Je n'ai jamais été emballée par le style d'Ernaux mais, Prix Nobel oblige, je me suis dit qu'il était temps de choisir dans la PAL une de ses oeuvres pas encore lue.
C'est l'Evénement qui est sorti. le style froid, littéralement chirurgical, dénué de sentimentalisme voire d'émotions est plutôt adapté au récit de son avortement en 1963. le lecteur ne s'apitoie pas sur le sort de cette jeune fille devenue femme au moment de l'écriture ( 1999). Parce qu'elle assume entièrement son choix. La démarche est précaire, rien n'est organisé dans la société pour aider les femmes, le mot avortement n'est pas prononcé, on trouve la faiseuse d'anges par le bouche à oreille et cette dernière opère avec les moyens du bord, souvent par cupidité plutôt que par conviction. Bref, Ernaux dépose sur la page blanche son expérience brute : elle parvient à ses fins avec l'aide d'une copine, paie 400 francs l'intervention qui n' aboutit pas immédiatement car c'est à la cité universitaire qu'elle verra, sous ses yeux et entre ses mains, le dénouement. Elle clôt son parcours de femme interrompant volontairement une grossesse à l'Hôpital Dieu après une hémorragie. Il n'y a pas l'ombre d'un regret ni d'un remord, pas non plus de fatalisme mais un existentialisme pur et dur: cette jeune femme déterminée fait ce qu'elle pense devoir faire pour son bien, prenant à bras le corps sa vie, son indépendance, sa volonté, elle y met toute son énergie. C' est comme une parenthèse, une ellipse puisqu'elle reprend son mémoire de maîtrise là où elle l'avait arrêté, elle se sent différente, seulement différente.
N'invitant pas le lecteur à la compassion ou l'empathie, nous ne sommes que les témoins de son choix et ses actes, on peut à peiner les juger qu'on soit pour ou anti, là n'est pas le propos, on est face à une personne libre qui regarde sa vie en face.

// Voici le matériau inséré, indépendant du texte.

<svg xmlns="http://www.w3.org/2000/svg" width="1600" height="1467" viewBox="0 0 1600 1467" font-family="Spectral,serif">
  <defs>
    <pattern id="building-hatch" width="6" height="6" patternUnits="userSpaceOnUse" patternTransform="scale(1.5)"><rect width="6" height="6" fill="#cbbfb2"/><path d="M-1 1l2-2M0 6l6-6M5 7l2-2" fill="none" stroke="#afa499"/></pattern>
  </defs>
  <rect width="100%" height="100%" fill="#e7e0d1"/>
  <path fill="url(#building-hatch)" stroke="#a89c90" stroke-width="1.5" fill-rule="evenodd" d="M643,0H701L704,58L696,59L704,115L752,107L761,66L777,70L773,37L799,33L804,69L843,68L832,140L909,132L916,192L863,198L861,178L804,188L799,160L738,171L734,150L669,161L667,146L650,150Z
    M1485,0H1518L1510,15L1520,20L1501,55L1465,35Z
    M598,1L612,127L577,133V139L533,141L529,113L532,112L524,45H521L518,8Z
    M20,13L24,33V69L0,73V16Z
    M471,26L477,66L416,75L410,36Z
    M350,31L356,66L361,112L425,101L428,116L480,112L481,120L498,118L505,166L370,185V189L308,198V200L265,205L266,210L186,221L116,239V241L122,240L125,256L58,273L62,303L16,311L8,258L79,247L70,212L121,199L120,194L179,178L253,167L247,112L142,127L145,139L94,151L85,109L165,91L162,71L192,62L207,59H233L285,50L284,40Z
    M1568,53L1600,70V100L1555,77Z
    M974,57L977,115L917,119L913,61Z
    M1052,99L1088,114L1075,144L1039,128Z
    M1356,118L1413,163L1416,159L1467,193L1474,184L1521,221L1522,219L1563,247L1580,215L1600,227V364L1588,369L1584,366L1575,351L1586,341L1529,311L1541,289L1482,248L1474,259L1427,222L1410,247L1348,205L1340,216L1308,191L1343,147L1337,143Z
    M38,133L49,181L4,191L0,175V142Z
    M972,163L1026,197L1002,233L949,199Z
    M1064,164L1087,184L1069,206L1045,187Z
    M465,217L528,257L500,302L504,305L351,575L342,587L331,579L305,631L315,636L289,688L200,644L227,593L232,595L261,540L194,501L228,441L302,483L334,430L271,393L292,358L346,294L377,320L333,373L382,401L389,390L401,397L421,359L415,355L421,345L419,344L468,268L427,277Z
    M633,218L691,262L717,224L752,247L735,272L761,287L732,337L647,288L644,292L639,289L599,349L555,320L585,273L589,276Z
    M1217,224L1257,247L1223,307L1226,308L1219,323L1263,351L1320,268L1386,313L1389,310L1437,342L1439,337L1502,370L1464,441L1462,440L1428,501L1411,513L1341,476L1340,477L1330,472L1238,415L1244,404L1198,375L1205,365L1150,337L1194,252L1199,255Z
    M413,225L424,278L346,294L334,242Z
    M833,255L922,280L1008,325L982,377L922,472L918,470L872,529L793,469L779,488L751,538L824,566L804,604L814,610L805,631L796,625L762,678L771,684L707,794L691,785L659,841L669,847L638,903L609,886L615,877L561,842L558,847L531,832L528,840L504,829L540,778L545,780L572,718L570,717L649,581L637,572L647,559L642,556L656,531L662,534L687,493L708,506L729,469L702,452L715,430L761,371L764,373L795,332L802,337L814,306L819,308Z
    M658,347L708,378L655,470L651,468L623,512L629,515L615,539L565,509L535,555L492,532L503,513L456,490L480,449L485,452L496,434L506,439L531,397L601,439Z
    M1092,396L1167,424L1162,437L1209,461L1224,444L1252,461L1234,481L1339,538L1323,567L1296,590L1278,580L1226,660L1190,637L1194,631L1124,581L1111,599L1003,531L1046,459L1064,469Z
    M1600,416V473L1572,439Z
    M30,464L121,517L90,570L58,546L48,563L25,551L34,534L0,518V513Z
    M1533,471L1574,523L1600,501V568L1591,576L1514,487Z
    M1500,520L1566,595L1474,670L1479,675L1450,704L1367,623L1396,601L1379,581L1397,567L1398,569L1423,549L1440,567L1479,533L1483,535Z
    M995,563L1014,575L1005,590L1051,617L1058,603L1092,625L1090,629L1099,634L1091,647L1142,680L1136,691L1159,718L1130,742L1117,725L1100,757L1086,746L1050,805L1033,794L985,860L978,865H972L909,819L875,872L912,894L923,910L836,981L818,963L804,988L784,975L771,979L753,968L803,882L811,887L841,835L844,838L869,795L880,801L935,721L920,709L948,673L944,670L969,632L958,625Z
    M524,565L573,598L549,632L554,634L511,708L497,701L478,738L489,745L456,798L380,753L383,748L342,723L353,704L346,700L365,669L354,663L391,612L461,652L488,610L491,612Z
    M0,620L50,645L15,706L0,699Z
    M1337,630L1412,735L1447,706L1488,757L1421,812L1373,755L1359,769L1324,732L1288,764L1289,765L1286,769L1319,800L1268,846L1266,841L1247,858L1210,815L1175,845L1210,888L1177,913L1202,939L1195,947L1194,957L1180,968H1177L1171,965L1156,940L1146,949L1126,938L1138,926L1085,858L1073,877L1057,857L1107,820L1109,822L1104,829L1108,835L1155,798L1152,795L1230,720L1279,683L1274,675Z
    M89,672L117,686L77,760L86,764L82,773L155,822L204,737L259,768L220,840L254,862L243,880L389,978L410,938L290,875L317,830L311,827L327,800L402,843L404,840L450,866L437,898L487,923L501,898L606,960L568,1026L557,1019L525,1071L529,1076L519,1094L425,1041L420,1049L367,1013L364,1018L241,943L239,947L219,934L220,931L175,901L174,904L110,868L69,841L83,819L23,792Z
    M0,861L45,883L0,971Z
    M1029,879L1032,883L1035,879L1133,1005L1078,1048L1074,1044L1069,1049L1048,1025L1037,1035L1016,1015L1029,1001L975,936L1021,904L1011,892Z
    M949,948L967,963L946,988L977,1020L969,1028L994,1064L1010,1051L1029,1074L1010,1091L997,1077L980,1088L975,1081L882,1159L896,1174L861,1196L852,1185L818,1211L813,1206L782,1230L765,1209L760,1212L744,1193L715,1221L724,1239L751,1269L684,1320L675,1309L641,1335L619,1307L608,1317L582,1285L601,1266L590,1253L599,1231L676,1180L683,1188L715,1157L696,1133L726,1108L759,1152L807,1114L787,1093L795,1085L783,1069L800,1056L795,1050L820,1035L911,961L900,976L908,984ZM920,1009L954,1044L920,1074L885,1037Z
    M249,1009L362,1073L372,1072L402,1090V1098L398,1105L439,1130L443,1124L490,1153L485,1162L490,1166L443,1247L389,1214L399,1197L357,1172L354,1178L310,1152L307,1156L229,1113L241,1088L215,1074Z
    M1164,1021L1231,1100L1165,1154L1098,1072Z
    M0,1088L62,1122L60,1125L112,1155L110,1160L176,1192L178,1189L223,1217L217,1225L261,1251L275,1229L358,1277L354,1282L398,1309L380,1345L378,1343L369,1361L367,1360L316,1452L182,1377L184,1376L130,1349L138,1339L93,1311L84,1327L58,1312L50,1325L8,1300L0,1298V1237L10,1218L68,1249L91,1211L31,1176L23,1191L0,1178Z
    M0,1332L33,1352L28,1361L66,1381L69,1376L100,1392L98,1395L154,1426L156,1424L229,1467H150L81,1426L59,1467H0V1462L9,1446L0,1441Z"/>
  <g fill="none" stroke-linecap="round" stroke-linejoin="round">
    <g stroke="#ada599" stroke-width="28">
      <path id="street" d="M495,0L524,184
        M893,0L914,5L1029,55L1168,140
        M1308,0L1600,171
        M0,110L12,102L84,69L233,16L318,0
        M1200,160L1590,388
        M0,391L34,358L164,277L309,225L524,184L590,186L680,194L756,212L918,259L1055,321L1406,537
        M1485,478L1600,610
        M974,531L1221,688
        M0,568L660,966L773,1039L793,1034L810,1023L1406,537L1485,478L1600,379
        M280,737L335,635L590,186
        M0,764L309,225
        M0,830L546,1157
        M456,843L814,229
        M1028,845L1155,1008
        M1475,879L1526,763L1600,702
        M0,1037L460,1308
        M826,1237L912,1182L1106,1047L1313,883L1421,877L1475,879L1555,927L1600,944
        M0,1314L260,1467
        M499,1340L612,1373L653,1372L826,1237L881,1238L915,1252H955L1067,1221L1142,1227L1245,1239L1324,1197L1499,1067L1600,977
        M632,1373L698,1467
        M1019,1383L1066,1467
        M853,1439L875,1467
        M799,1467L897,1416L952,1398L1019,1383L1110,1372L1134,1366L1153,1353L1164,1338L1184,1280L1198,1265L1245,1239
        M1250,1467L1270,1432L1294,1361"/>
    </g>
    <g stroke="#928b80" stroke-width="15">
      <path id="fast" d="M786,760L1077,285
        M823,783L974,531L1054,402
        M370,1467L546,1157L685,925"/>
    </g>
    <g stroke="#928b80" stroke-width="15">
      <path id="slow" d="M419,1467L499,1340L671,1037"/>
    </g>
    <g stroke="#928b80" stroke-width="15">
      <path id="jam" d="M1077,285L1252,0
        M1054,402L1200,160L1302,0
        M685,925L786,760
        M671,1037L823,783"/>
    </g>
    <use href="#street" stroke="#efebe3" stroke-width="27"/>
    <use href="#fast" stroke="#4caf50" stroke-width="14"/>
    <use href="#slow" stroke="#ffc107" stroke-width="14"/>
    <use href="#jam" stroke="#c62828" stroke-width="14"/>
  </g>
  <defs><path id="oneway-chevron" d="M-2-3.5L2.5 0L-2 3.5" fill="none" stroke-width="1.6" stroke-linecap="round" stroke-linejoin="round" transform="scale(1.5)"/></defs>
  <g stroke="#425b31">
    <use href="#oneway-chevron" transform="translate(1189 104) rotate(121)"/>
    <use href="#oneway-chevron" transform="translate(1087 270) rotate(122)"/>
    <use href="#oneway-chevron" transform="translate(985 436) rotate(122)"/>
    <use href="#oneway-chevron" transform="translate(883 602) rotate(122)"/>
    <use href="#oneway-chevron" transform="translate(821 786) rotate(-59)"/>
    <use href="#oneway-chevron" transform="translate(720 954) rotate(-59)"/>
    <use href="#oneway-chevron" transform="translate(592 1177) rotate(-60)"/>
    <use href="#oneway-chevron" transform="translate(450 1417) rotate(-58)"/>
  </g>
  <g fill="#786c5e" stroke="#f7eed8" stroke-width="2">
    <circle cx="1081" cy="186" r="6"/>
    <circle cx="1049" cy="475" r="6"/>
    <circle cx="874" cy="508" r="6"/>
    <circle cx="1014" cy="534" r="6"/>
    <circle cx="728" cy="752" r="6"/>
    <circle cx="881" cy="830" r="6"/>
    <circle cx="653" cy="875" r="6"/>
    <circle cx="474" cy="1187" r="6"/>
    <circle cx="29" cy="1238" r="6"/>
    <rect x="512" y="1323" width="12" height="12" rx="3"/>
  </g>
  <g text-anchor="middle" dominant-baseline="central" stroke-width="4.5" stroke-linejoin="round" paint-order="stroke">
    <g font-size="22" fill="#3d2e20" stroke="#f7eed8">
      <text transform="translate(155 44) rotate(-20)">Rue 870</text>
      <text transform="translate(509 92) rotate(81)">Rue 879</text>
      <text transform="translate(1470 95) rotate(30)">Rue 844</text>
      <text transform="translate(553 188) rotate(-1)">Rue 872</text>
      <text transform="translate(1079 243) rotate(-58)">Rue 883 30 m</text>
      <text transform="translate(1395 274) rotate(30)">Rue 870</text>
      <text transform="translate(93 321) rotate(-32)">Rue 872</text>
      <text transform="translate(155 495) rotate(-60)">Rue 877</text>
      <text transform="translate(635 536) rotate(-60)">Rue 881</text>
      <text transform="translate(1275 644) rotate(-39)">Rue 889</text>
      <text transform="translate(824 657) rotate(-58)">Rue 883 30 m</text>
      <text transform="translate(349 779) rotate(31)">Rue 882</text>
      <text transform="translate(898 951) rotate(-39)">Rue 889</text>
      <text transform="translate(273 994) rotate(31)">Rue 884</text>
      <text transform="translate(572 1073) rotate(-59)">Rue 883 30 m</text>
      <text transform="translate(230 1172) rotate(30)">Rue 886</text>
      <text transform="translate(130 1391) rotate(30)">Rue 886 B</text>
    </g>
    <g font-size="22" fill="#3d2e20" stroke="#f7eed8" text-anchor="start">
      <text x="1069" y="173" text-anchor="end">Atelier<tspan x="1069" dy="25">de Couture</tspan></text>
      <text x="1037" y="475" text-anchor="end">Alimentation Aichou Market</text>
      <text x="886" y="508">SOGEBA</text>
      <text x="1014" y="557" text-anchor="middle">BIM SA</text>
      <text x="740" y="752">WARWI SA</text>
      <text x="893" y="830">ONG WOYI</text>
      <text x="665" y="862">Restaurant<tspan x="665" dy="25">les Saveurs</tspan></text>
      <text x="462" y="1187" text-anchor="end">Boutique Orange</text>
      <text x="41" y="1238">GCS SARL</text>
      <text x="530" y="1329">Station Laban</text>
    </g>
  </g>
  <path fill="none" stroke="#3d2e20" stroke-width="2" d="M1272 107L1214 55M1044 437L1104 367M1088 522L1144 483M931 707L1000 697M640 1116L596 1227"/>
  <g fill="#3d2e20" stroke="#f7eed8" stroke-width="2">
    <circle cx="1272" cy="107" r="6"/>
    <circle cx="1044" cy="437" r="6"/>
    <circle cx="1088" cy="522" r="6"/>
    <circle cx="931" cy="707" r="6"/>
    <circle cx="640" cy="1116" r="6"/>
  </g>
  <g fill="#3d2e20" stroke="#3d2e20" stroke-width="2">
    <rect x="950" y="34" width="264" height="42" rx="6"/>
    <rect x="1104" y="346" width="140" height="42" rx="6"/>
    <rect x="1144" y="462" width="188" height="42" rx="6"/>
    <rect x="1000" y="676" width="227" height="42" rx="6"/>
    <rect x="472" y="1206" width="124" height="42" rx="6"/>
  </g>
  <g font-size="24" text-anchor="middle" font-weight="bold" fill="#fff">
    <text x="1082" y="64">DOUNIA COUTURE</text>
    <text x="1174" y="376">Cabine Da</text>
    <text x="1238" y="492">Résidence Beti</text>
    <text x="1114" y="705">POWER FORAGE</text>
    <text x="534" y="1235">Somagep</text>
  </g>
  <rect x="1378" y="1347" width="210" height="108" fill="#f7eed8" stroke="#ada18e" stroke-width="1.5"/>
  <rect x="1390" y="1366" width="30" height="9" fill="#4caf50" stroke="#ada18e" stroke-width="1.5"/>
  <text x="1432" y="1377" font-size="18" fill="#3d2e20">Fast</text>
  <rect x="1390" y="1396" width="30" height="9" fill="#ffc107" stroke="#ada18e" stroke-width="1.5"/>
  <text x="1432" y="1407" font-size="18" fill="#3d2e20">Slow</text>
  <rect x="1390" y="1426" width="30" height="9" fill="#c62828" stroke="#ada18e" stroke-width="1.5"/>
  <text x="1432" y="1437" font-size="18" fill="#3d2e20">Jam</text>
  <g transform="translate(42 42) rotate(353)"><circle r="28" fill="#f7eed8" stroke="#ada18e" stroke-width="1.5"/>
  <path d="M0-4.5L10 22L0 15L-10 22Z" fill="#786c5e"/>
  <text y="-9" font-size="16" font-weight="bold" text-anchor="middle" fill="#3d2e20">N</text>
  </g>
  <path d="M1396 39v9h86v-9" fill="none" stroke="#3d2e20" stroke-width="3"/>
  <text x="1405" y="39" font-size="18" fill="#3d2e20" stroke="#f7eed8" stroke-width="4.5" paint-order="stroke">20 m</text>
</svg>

J'ai trouvé cette manière extrêmement bien choisie pour parler de ce thème.
Ce livre permet certainement de mieux comprendre l'intérêt de la loi Veil en 1975. D'ailleurs ce récit doit être assez proche de ceeux des femmes de cette génération qui ont été utiles à Veil pour mener l'enquête et défendre avec vigueur son projet de loi, devant un parterre d'hommes totalement déconnectés des réalités féminines en France (réalités populaire, ouvrière, rurale aussi bien que bourgeoise et citadine). Les archives sont criantes de vérité.
Repensant à l'année d'écriture de ce roman, 1999, je me suis soudain souvenue qu'à cette époque, des commandos anti ivg intervenaient encore dans certains hôpitaux de France, les salles d'avortement étaient encore parfois tenues "secrètes". C'est dire si la question reste épineuse, il n'y a qu'à voir l'actualité transatlantique.
En 2022 la prise en charge des femmes semble plus humaine, et moins tabou (j'écris seulement "moins" car un documentaire france culture passé récemment sur les ondes montre bien que l'ivg n'est toujours pas sans faire de remous).
Pour conclure, j'ai beaucoup aimé ce roman, même si je reste un lectrice très distante d'Ernaux. Toutefois j'attends avec une certaine impatience son discours à Stockholm, dans quelques semaines...Peut être aura-t-elle un message pour Camus dont le discours de Suède figure parmi ceux que je préfère.